:: ACTION ITEM ::
Give back an exact copy of the entries beneath, minus the pictures.

:: Data extracted from a collection ::
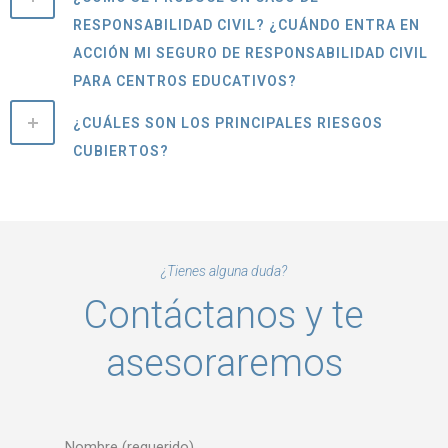
RESPONSABILIDAD CIVIL? ¿CUÁNDO ENTRA EN
ACCIÓN MI SEGURO DE RESPONSABILIDAD CIVIL
PARA CENTROS EDUCATIVOS?
¿CUÁLES SON LOS PRINCIPALES RIESGOS
CUBIERTOS?
¿Tienes alguna duda?
Contáctanos y te
asesoraremos
Nombre (requerido)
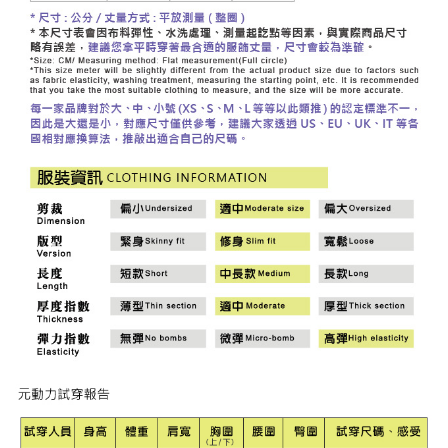
「AFTEE先享後付」，若未經同意申辦者引起之損失，本公司不負相關責
任。
宅配離島
４．使用「AFTEE先享後付」時，將依據個別帳號之用戶狀況，依本公司即
每筆NT$120，滿NT$2,500(含以上)免運費
時審查核予不同之上限額度；若仍有額度不足之情形，本公司將視審查結果
請求用戶進行身份認證。
付款後門市自取
５．嚴禁一人註冊多個帳號或使用他人資訊註冊。若發現惡意使用之情形，
恩沛科技股份有限公司將有權停止該用戶之使用額度並採取法律行動。
免運費
海外配送
查看運費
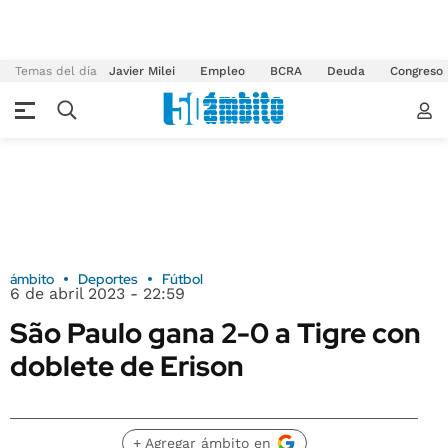
Temas del día
Javier Milei
Empleo
BCRA
Deuda
Congreso
ámbito
Deportes
Fútbol
6 de abril 2023 - 22:59
São Paulo gana 2-0 a Tigre con
doblete de Erison
+ Agregar ámbito en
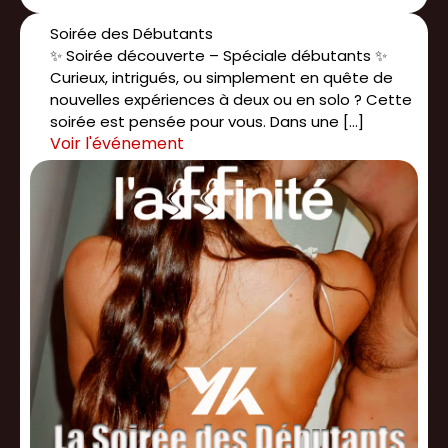
Soirée des Débutants
✨ Soirée découverte – Spéciale débutants ✨
Curieux, intrigués, ou simplement en quête de
nouvelles expériences à deux ou en solo ? Cette
soirée est pensée pour vous. Dans une […]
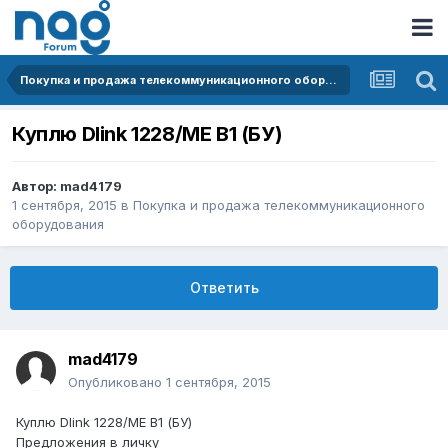
Покупка и продажа телекоммуникационного оборудования
Куплю Dlink 1228/ME B1 (БУ)
Автор:
mad4179
1 сентября, 2015
в
Покупка и продажа телекоммуникационного
оборудования
Ответить
mad4179
Опубликовано
1 сентября, 2015
Куплю Dlink 1228/ME B1 (БУ)
Предложения в личку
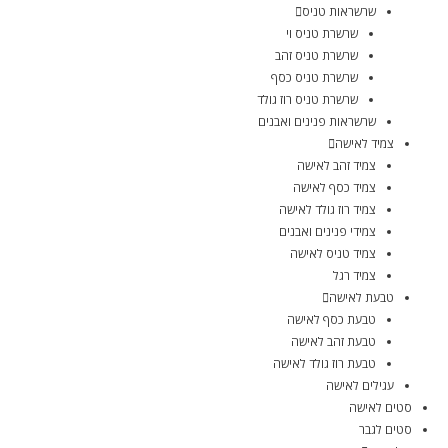
שרשראות טניס
שרשרת טניס וי
שרשרת טניס זהב
שרשרת טניס כסף
שרשרת טניס רוז גולד
שרשראות פנינים ואבנים
צמיד לאישה
צמיד זהב לאישה
צמיד כסף לאישה
צמיד רוז גולד לאישה
צמידי פנינים ואבנים
צמיד טניס לאישה
צמיד רגל
טבעת לאישה
טבעת כסף לאישה
טבעת זהב לאישה
טבעת רוז גולד לאישה
עגילים לאישה
סטים לאישה
סטים לגבר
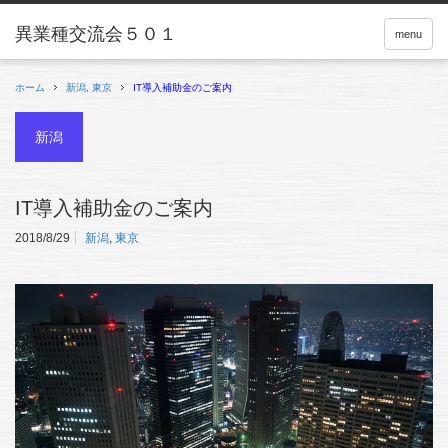
menu
ホーム
新潟
,
東京
IT導入補助金のご案内
新潟
IT導入補助金のご案内
2018/8/29
新潟
,
東京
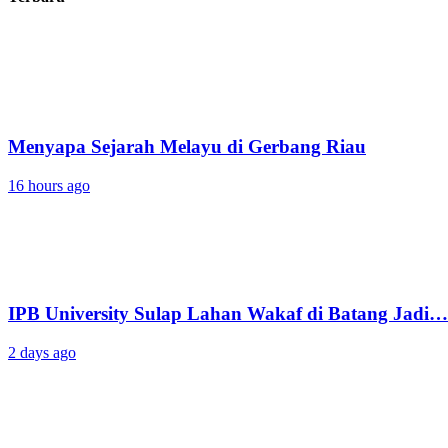
Menyapa Sejarah Melayu di Gerbang Riau
16 hours ago
IPB University Sulap Lahan Wakaf di Batang Jadi…
2 days ago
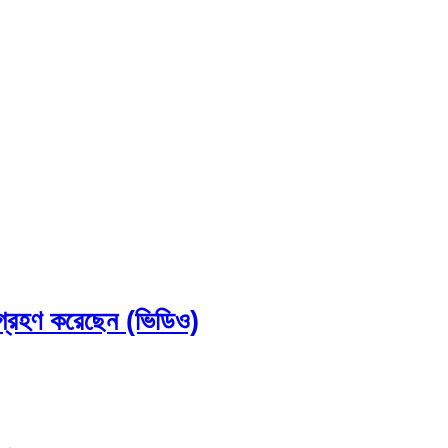
 গ্রহণ করেছেন (ভিডিও)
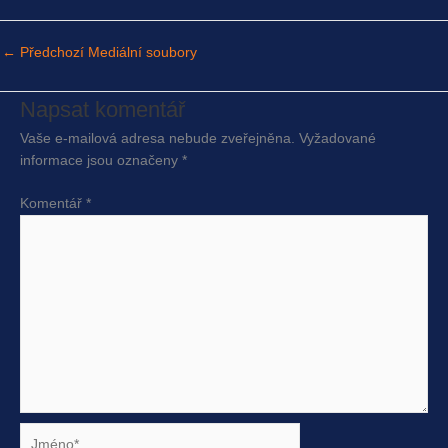
←
Předchozí Mediální soubory
Napsat komentář
Vaše e-mailová adresa nebude zveřejněna.
Vyžadované
informace jsou označeny
*
Komentář
*
Jméno*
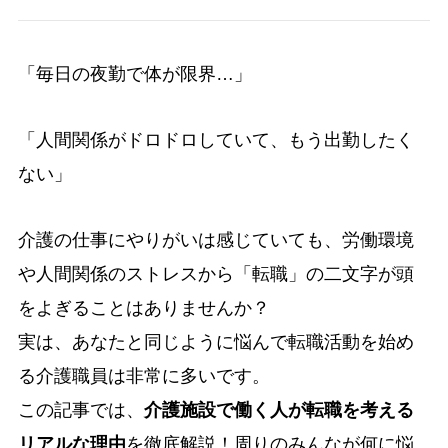
「毎日の夜勤で体が限界…」
「人間関係がドロドロしていて、もう出勤したく
ない」
介護の仕事にやりがいは感じていても、労働環境
や人間関係のストレスから「転職」の二文字が頭
をよぎることはありませんか？
実は、あなたと同じように悩んで転職活動を始め
る介護職員は非常に多いです。
この記事では、
介護施設で働く人が転職を考える
リアルな理由
を徹底解説！周りのみんなが何に悩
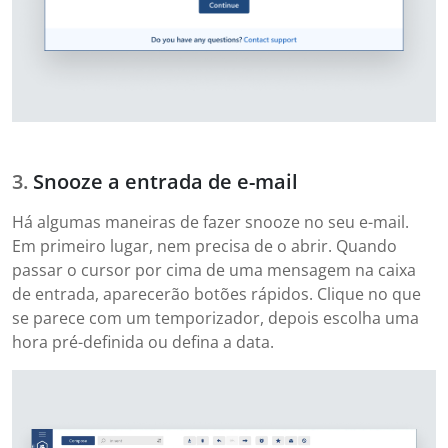
Snooze a entrada de e-mail
Há algumas maneiras de fazer snooze no seu e-mail.
Em primeiro lugar, nem precisa de o abrir. Quando
passar o cursor por cima de uma mensagem na caixa
de entrada, aparecerão botões rápidos. Clique no que
se parece com um temporizador, depois escolha uma
hora pré-definida ou defina a data.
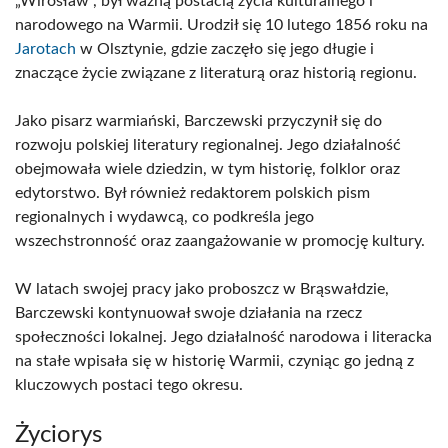
„Wirosław”, był ważną postacią życia kulturalnego i
narodowego na Warmii. Urodził się 10 lutego 1856 roku na
Jarotach
w Olsztynie, gdzie zaczęło się jego długie i
znaczące życie związane z literaturą oraz historią regionu.
Jako pisarz warmiański, Barczewski przyczynił się do
rozwoju polskiej literatury regionalnej. Jego działalność
obejmowała wiele dziedzin, w tym historię, folklor oraz
edytorstwo. Był również redaktorem polskich pism
regionalnych i wydawcą, co podkreśla jego
wszechstronność oraz zaangażowanie w promocję kultury.
W latach swojej pracy jako proboszcz w Brąswałdzie,
Barczewski kontynuował swoje działania na rzecz
społeczności lokalnej. Jego działalność narodowa i literacka
na stałe wpisała się w historię Warmii, czyniąc go jedną z
kluczowych postaci tego okresu.
Życiorys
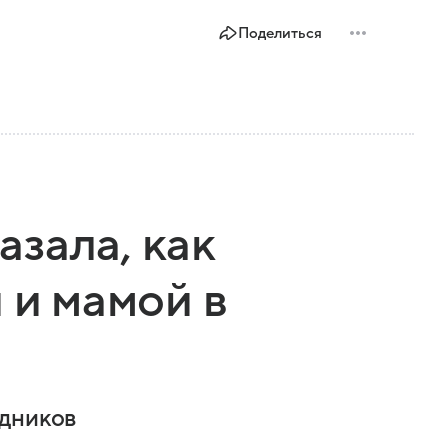
Поделиться
зала, как
 и мамой в
едников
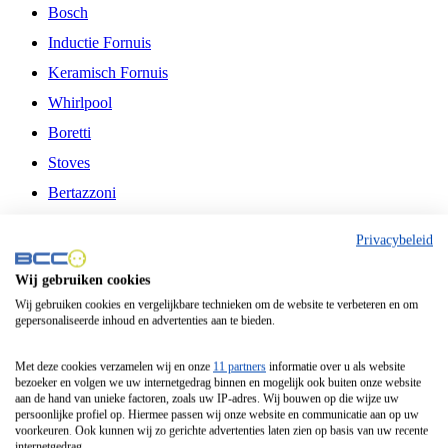
Bosch
Inductie Fornuis
Keramisch Fornuis
Whirlpool
Boretti
Stoves
Bertazzoni
Belling
Privacybeleid
Fitelli
Wij gebruiken cookies
Airfryer
Wij gebruiken cookies en vergelijkbare technieken om de website te verbeteren en om
gepersonaliseerde inhoud en advertenties aan te bieden.
Frituurpan
Contactgrill
Met deze cookies verzamelen wij en onze
11 partners
informatie over u als website
bezoeker en volgen we uw internetgedrag binnen en mogelijk ook buiten onze website
Broodbakmachine
aan de hand van unieke factoren, zoals uw IP-adres. Wij bouwen op die wijze uw
persoonlijke profiel op. Hiermee passen wij onze website en communicatie aan op uw
Broodrooster
voorkeuren. Ook kunnen wij zo gerichte advertenties laten zien op basis van uw recente
internetgedrag.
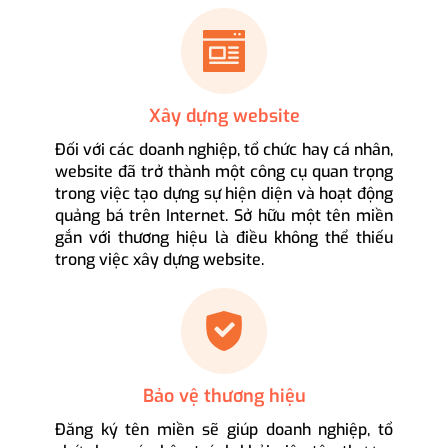
Xây dựng website
Đối với các doanh nghiệp, tổ chức hay cá nhân,
website đã trở thành một công cụ quan trọng
trong việc tạo dựng sự hiện diện và hoạt động
quảng bá trên Internet. Sở hữu một tên miền
gắn với thương hiệu là điều không thể thiếu
trong việc xây dựng website.
Bảo vệ thương hiệu
Đăng ký tên miền sẽ giúp doanh nghiệp, tổ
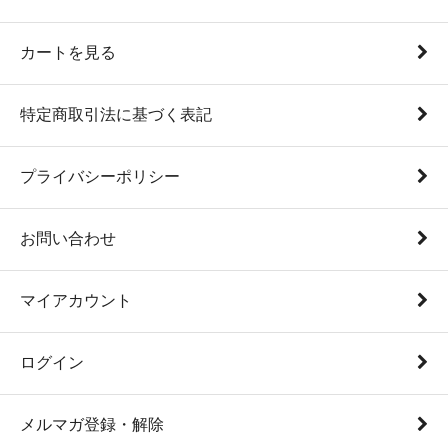
カートを見る
特定商取引法に基づく表記
プライバシーポリシー
お問い合わせ
マイアカウント
ログイン
メルマガ登録・解除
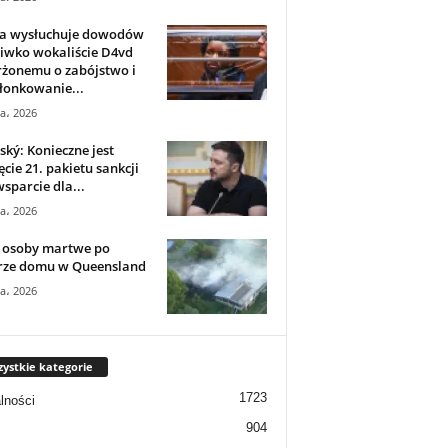
ia wysłuchuje dowodów
iwko wokaliście D4vd
rżonemu o zabójstwo i
łonkowanie...
ca، 2026
ský: Konieczne jest
ęcie 21. pakietu sankcji
wsparcie dla...
ca، 2026
 osoby martwe po
rze domu w Queensland
ca، 2026
ystkie kategorie
1723
lności
904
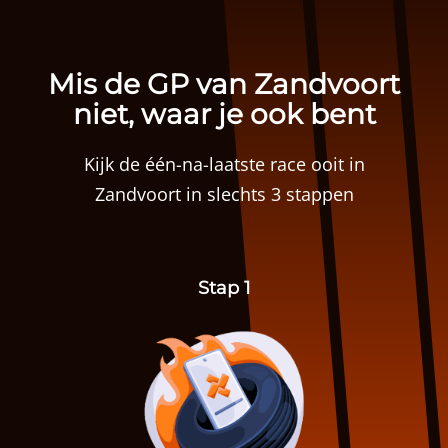
Mis de GP van Zandvoort
niet, waar je ook bent
Kijk de één-na-laatste race ooit in
Zandvoort in slechts 3 stappen
Stap 1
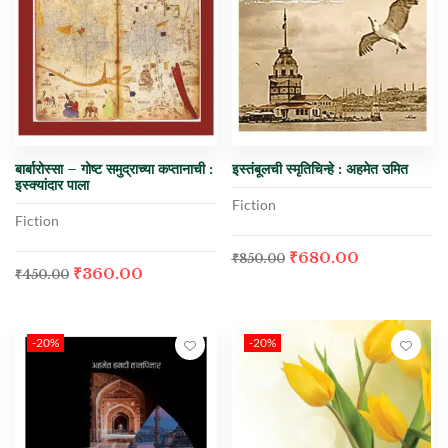
बार्बारोस्सा – गोष्ट समुद्राच्या कप्तानाची :
इस्तंबूलची स्मृतिचिन्हे : अहमेत उमित
इस्क्यांदार पाला
Fiction
Fiction
₹
680.00
₹
850.00
₹
360.00
₹
450.00
-20%
-20%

:: TASK SOLUTION ::
RESPONSABILIDAD CIVIL? ¿CUÁNDO ENTRA EN
ACCIÓN MI SEGURO DE RESPONSABILIDAD CIVIL
PARA CENTROS EDUCATIVOS?
¿CUÁLES SON LOS PRINCIPALES RIESGOS
CUBIERTOS?
¿Tienes alguna duda?
Contáctanos y te
asesoraremos
Nombre (requerido)
「AFTEE先享後付」，若未經同意申辦者引起之損失，本公司不負相關責
任。
宅配離島
４．使用「AFTEE先享後付」時，將依據個別帳號之用戶狀況，依本公司即
每筆NT$120，滿NT$2,500(含以上)免運費
時審查核予不同之上限額度；若仍有額度不足之情形，本公司將視審查結果
請求用戶進行身份認證。
付款後門市自取
５．嚴禁一人註冊多個帳號或使用他人資訊註冊。若發現惡意使用之情形，
恩沛科技股份有限公司將有權停止該用戶之使用額度並採取法律行動。
免運費
海外配送
查看運費
Temas del día
Javier Milei
Empleo
BCRA
Deuda
Congreso
ámbito
Deportes
Fútbol
6 de abril 2023 - 22:59
São Paulo gana 2-0 a Tigre con
doblete de Erison
+ Agregar ámbito en
Soirée des Débutants
✨ Soirée découverte – Spéciale débutants ✨
Curieux, intrigués, ou simplement en quête de
nouvelles expériences à deux ou en solo ? Cette
soirée est pensée pour vous. Dans une […]
Покупка и продажа телекоммуникационного оборудования
Куплю Dlink 1228/ME B1 (БУ)
Автор:
mad4179
1 сентября, 2015
в
Покупка и продажа телекоммуникационного
оборудования
Ответить
mad4179
Опубликовано
1 сентября, 2015
Куплю Dlink 1228/ME B1 (БУ)
Предложения в личку
שרשראות טניס
שרשרת טניס וי
שרשרת טניס זהב
שרשרת טניס כסף
שרשרת טניס רוז גולד
שרשראות פנינים ואבנים
צמיד לאישה
צמיד זהב לאישה
צמיד כסף לאישה
צמיד רוז גולד לאישה
צמידי פנינים ואבנים
צמיד טניס לאישה
צמיד רגל
טבעת לאישה
טבעת כסף לאישה
טבעת זהב לאישה
טבעת רוז גולד לאישה
עגילים לאישה
סטים לאישה
סטים לגבר
menu
ホーム
新潟
,
東京
IT導入補助金のご案内
新潟
IT導入補助金のご案内
2018/8/29
新潟
,
東京
Menyapa Sejarah Melayu di Gerbang Riau
16 hours ago
IPB University Sulap Lahan Wakaf di Batang Jadi…
2 days ago
 গ্রহণ করেছেন (ভিডিও)
←
Předchozí Mediální soubory
Napsat komentář
Vaše e-mailová adresa nebude zveřejněna.
Vyžadované
informace jsou označeny
*
Komentář
*
Jméno*
「毎日の夜勤で体が限界…」
「人間関係がドロドロしていて、もう出勤したく
ない」
介護の仕事にやりがいは感じていても、労働環境
や人間関係のストレスから「転職」の二文字が頭
をよぎることはありませんか？
実は、あなたと同じように悩んで転職活動を始め
る介護職員は非常に多いです。
この記事では、
介護施設で働く人が転職を考える
リアルな理由
を徹底解説！周りのみんなが何に悩
Snooze a entrada de e-mail
Há algumas maneiras de fazer snooze no seu e-mail.
Em primeiro lugar, nem precisa de o abrir. Quando
passar o cursor por cima de uma mensagem na caixa
de entrada, aparecerão botões rápidos. Clique no que
se parece com um temporizador, depois escolha uma
hora pré-definida ou defina a data.
„Wirosław”, był ważną postacią życia kulturalnego i
narodowego na Warmii. Urodził się 10 lutego 1856 roku na
Jarotach
w Olsztynie, gdzie zaczęło się jego długie i
znaczące życie związane z literaturą oraz historią regionu.
Jako pisarz warmiański, Barczewski przyczynił się do
rozwoju polskiej literatury regionalnej. Jego działalność
obejmowała wiele dziedzin, w tym historię, folklor oraz
edytorstwo. Był również redaktorem polskich pism
regionalnych i wydawcą, co podkreśla jego
wszechstronność oraz zaangażowanie w promocję kultury.
W latach swojej pracy jako proboszcz w Brąswałdzie,
Barczewski kontynuował swoje działania na rzecz
społeczności lokalnej. Jego działalność narodowa i literacka
na stałe wpisała się w historię Warmii, czyniąc go jedną z
kluczowych postaci tego okresu.
Życiorys
Поделиться
зала, как
 и мамой в
едников
Bosch
Inductie Fornuis
Keramisch Fornuis
Whirlpool
Boretti
Stoves
Bertazzoni
Belling
Privacybeleid
Fitelli
Wij gebruiken cookies
Airfryer
Wij gebruiken cookies en vergelijkbare technieken om de website te verbeteren en om
gepersonaliseerde inhoud en advertenties aan te bieden.
Frituurpan
Contactgrill
Met deze cookies verzamelen wij en onze
11 partners
informatie over u als website
bezoeker en volgen we uw internetgedrag binnen en mogelijk ook buiten onze website
Broodbakmachine
aan de hand van unieke factoren, zoals uw IP-adres. Wij bouwen op die wijze uw
persoonlijke profiel op. Hiermee passen wij onze website en communicatie aan op uw
Broodrooster
voorkeuren. Ook kunnen wij zo gerichte advertenties laten zien op basis van uw recente
internetgedrag.
Xây dựng website
Đối với các doanh nghiệp, tổ chức hay cá nhân,
website đã trở thành một công cụ quan trọng
trong việc tạo dựng sự hiện diện và hoạt động
quảng bá trên Internet. Sở hữu một tên miền
gắn với thương hiệu là điều không thể thiếu
trong việc xây dựng website.
Bảo vệ thương hiệu
Đăng ký tên miền sẽ giúp doanh nghiệp, tổ
カートを見る
特定商取引法に基づく表記
プライバシーポリシー
お問い合わせ
マイアカウント
ログイン
メルマガ登録・解除
ia wysłuchuje dowodów
iwko wokaliście D4vd
rżonemu o zabójstwo i
łonkowanie...
ca، 2026
ský: Konieczne jest
ęcie 21. pakietu sankcji
wsparcie dla...
ca، 2026
 osoby martwe po
rze domu w Queensland
ca، 2026
ystkie kategorie
1723
lności
904
Mis de GP van Zandvoort
niet, waar je ook bent
Kijk de één-na-laatste race ooit in
Zandvoort in slechts 3 stappen
Stap 1
बार्बारोस्सा – गोष्ट समुद्राच्या कप्तानाची :
इस्तंबूलची स्मृतिचिन्हे : अहमेत उमित
इस्क्यांदार पाला
Fiction
Fiction
₹
680.00
₹
850.00
₹
360.00
₹
450.00
-20%
-20%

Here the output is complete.